• Task description:
Can you quote verbatim only the lines starting at the first one and ending at the line that contains "genus: Miconia"?

• Data shown:
----------
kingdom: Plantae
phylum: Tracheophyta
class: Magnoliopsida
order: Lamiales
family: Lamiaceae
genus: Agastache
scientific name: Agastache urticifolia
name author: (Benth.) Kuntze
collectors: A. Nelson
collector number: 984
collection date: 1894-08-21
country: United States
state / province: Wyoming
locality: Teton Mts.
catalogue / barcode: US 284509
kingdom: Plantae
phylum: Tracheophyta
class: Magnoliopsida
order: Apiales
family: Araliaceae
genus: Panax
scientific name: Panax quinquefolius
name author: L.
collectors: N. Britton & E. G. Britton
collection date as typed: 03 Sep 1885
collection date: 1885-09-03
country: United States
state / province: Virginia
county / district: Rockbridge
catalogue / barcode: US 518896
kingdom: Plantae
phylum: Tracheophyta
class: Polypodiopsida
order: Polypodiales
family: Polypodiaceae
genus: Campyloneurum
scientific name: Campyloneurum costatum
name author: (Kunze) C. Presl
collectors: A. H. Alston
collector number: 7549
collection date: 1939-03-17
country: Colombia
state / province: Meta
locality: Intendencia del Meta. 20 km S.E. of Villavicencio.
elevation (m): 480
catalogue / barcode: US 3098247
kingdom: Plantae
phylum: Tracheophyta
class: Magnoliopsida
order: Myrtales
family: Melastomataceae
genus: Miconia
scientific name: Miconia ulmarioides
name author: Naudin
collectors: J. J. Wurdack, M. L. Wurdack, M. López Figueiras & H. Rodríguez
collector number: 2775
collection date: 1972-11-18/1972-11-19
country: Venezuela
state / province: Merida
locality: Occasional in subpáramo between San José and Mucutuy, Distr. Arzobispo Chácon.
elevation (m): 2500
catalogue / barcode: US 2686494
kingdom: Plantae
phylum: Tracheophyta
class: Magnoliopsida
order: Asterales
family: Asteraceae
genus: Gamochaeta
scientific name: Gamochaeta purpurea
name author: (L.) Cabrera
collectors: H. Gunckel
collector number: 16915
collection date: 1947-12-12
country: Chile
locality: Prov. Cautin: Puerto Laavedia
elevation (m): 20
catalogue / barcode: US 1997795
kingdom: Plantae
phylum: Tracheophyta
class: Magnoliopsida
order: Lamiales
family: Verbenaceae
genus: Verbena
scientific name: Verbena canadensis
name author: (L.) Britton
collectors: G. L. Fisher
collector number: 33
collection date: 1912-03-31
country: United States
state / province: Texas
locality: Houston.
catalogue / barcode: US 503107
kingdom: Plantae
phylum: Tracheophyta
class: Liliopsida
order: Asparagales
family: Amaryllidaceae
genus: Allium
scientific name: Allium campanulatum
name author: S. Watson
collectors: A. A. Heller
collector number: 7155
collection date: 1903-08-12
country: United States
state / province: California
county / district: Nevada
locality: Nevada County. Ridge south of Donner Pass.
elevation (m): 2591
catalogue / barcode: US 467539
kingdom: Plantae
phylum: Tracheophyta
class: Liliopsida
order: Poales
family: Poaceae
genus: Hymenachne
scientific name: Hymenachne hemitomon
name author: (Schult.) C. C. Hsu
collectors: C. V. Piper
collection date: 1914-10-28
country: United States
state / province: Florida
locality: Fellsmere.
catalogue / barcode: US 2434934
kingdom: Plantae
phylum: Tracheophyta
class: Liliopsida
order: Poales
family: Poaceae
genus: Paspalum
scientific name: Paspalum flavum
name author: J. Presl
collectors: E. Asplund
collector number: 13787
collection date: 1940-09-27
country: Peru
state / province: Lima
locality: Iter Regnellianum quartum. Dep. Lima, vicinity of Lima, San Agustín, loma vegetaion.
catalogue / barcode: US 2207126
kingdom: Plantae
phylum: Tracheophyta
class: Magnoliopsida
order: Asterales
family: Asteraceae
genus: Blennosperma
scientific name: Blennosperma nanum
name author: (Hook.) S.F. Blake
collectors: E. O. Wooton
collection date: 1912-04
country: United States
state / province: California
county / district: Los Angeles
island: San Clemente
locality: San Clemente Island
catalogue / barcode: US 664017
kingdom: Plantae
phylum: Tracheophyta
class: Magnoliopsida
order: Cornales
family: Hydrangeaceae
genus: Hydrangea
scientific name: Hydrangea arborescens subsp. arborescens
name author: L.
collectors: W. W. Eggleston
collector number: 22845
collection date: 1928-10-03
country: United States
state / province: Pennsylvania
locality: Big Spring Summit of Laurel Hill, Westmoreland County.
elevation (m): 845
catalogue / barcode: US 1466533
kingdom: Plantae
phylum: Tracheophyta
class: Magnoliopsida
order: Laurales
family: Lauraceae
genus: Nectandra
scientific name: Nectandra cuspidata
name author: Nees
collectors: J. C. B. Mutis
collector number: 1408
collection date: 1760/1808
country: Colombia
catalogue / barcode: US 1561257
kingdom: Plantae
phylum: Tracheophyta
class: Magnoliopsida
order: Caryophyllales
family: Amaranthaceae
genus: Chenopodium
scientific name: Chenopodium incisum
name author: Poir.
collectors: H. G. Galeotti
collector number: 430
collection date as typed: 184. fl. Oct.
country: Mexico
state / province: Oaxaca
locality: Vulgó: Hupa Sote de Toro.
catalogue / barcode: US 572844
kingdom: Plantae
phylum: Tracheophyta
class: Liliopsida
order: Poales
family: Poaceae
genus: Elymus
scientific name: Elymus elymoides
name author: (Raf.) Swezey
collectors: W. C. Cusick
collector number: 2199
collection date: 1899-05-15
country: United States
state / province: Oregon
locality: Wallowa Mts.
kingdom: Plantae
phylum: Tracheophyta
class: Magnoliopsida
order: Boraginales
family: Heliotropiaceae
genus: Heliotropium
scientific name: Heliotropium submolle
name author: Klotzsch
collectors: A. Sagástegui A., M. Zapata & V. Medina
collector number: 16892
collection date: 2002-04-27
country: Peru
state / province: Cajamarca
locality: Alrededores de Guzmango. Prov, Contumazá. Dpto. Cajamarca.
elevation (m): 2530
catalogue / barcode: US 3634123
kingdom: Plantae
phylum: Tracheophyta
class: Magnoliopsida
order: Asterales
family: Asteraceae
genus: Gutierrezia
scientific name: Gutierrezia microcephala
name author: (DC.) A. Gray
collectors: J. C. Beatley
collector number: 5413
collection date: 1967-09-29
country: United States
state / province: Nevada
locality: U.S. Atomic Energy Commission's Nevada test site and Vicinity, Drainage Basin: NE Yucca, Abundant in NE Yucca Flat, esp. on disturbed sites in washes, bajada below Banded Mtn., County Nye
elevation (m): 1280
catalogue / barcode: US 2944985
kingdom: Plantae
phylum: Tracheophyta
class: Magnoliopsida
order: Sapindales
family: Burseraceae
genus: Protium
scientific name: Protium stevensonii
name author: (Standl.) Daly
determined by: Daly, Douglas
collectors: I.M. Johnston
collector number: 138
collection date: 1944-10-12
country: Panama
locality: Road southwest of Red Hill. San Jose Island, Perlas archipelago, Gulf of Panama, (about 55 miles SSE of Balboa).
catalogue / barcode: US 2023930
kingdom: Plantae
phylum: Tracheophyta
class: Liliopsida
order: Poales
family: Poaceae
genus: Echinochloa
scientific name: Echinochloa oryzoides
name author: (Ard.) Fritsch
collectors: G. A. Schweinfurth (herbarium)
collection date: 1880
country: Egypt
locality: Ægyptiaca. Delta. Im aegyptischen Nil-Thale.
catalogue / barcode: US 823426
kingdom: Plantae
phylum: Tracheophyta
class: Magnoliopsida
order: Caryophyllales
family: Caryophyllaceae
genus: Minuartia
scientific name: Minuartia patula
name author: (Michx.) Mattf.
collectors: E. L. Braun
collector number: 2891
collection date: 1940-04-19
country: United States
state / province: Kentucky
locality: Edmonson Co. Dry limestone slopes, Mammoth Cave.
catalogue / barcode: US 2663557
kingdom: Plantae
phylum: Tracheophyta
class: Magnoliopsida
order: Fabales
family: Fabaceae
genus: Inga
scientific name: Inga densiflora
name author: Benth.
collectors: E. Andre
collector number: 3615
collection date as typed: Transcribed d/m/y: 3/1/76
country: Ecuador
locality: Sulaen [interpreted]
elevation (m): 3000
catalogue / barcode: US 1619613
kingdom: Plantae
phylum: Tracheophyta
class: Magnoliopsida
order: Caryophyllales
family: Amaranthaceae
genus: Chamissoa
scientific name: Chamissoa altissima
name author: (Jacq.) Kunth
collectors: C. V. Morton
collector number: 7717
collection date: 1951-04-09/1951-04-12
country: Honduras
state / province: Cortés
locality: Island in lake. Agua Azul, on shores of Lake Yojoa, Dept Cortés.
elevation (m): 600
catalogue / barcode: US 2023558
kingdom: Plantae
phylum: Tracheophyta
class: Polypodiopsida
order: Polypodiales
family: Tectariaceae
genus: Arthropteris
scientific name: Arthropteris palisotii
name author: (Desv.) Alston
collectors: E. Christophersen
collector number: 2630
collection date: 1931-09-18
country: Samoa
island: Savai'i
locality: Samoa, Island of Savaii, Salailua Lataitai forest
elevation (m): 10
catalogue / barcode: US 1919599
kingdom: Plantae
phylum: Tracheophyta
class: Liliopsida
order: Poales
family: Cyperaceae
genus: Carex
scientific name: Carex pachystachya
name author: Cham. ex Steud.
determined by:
----------
• Solution to this problem:
kingdom: Plantae
phylum: Tracheophyta
class: Magnoliopsida
order: Lamiales
family: Lamiaceae
genus: Agastache
scientific name: Agastache urticifolia
name author: (Benth.) Kuntze
collectors: A. Nelson
collector number: 984
collection date: 1894-08-21
country: United States
state / province: Wyoming
locality: Teton Mts.
catalogue / barcode: US 284509
kingdom: Plantae
phylum: Tracheophyta
class: Magnoliopsida
order: Apiales
family: Araliaceae
genus: Panax
scientific name: Panax quinquefolius
name author: L.
collectors: N. Britton & E. G. Britton
collection date as typed: 03 Sep 1885
collection date: 1885-09-03
country: United States
state / province: Virginia
county / district: Rockbridge
catalogue / barcode: US 518896
kingdom: Plantae
phylum: Tracheophyta
class: Polypodiopsida
order: Polypodiales
family: Polypodiaceae
genus: Campyloneurum
scientific name: Campyloneurum costatum
name author: (Kunze) C. Presl
collectors: A. H. Alston
collector number: 7549
collection date: 1939-03-17
country: Colombia
state / province: Meta
locality: Intendencia del Meta. 20 km S.E. of Villavicencio.
elevation (m): 480
catalogue / barcode: US 3098247
kingdom: Plantae
phylum: Tracheophyta
class: Magnoliopsida
order: Myrtales
family: Melastomataceae
genus: Miconia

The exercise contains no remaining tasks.